Personally, I hardly go a day without reading some sort of manga or manga-adjacent material. Perhaps Johnny’s onto something by choosing manga as an introductory medium to inculcate reading habits.
Winston Tan, Head of Planning and Development at the NLB, concurs—having visuals to supplement the reading experience makes it less daunting to kids. Long past are the days when reading snobs believe in “higher literature” anyways. In the RICE office at least, it’s perfectly normal to discuss the allegories present in Beastars alongside the story-shaping lessons gleaned from John Green’s The Anthropocene Reviewed.
As long as Singaporeans are getting into the habit of reading—whether it’s The Adventures of Moby Dick or Campfire Cooking in Another World with My Absurd Skill—that’s good enough already.
Not Your Usual Library
If you need recommendations, Johnny suggests Komi Can’t Communicate, a story about a schoolgirl with a severe communication disorder and her classmates’ endeavours to help her make friends. The concept of having a main character that doesn’t speak heavily appeals to him as a writer.

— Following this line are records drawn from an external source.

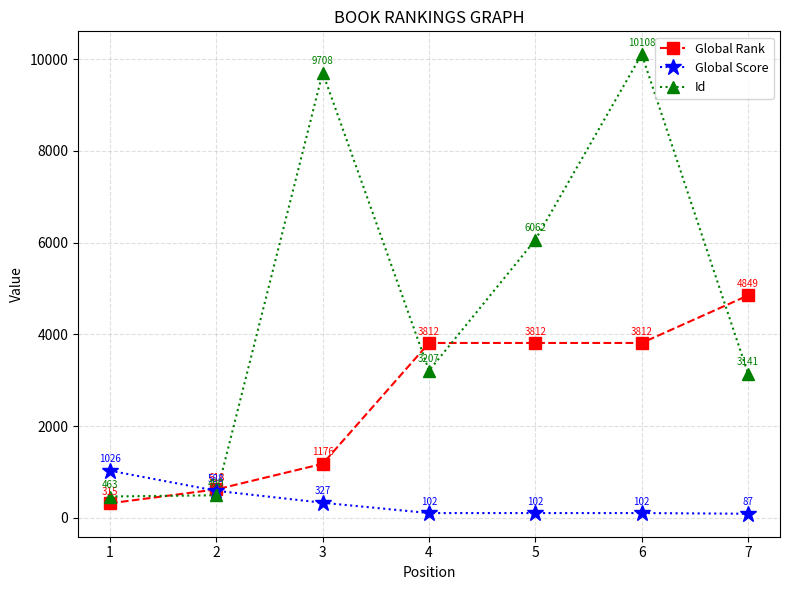

Reading left to right, extract all data points from this chart.

Global Rank: 315	618	1176	3812	3812	3812	4849
Global Score: 1026	588	327	102	102	102	87
Id: 463	490	9708	3207	6062	10108	3141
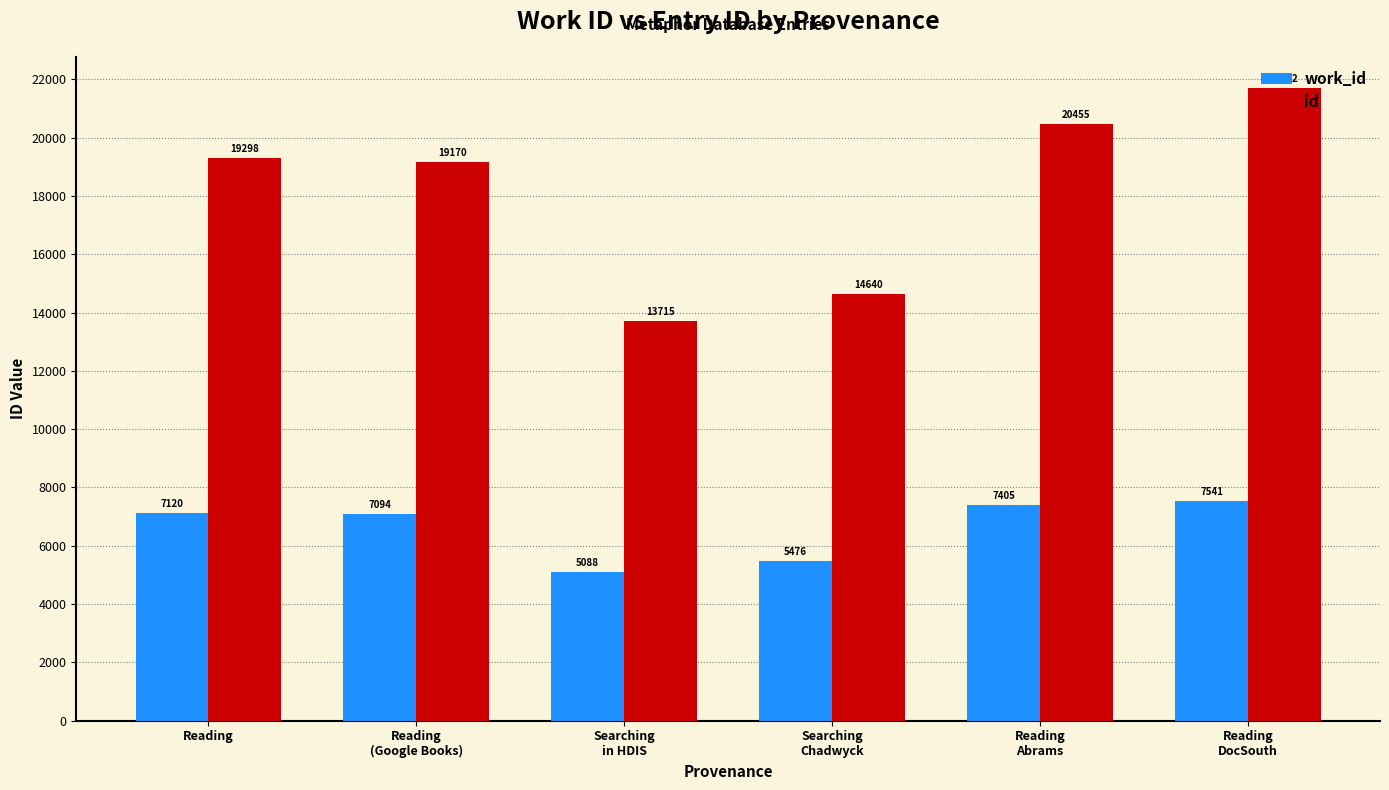

Rank the series by their average value, from lowest to highest.

work_id, id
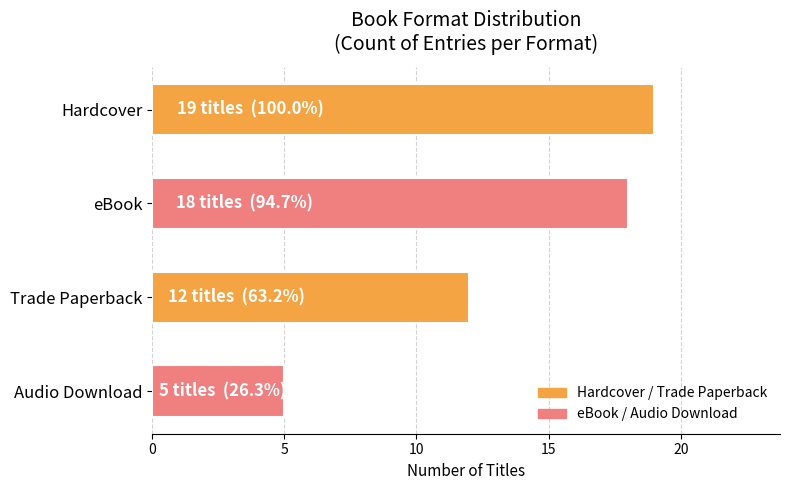

True or false: the data shows 5 at eBook.

False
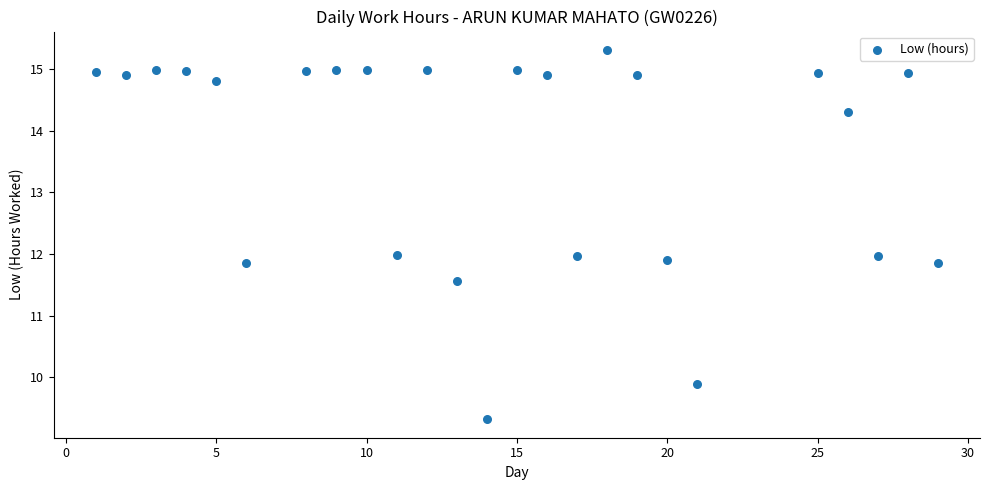

What is the range of X values (max minus min)?

28.0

But if that’s not your cup of tea, you could always ask the robot out front.
More specifically, the Mr Kiasu robot that’s sitting in his booth by the entrance. It’s developed by local social robotics company Dex-Lab and programmed with an AI-generated voice that actually speaks Singlish. Behind his box is an illustration of his yassification.
Apart from explaining how the library works, Mr Kiasu (the robot) is also capable of offering recommendations based on your interests. It does away with the whole paiseh experience of revealing what kind of preferences you might have too if you’re one with gap moe—when your interests contradict the impression people have of you.
Finding the recommended volume itself is also pretty easy since NLB has opted to arrange the books according to the title instead of the authors. What’s also amusing is finding Johnny’s SupeRich next to Spy x Family (like Hunter x Hunter, the ‘x’ is silent), and The LKY Story next to The Legend of Zelda.
In a regular library, Singaporean comics and Japanese manga might never be found on the same shelf. Here, there’s an opportunity for curious readers to give some local works a try.
It’s just a pity that the majority of local comics can’t be loaned out. Understandably so since they’re on permanent display, donations from prized personal collections.
Changing Watercooler Topics
With legal streaming services like Netflix and Disney+ making anime more mainstream nowadays, it’s nice to see the barrier to entry to manga come down too. If you told me 10 years ago that I’d have colleagues arguing about Chainsaw Man or Attack on Titan over lunch, I’d never believe you. And yet, here we are.
Alas, the manga library will only be around for six months. Johnny still holds onto the hope that he can one day turn this concept into a manga cafe of sorts. Or at the very least, add seating areas to the current drive-through Grab-n-Go concept so visitors can experience the beauty of binge-reading manga while surrounded by books.
For a nation of weebs, will a manga library fire up a love for reading? It just might, according to my Editor-in-Chief, whose childhood reading diet consisted of Bookworm Gang, Doraemon, and Kiasu Krossover comics alongside Roald Dahl classics.
“There’s no escaping the fact that comics and manga suck you in fast. Before you know it, you realise that you’re actually fine with sitting down with a book and absorbing the craft of telling stories.”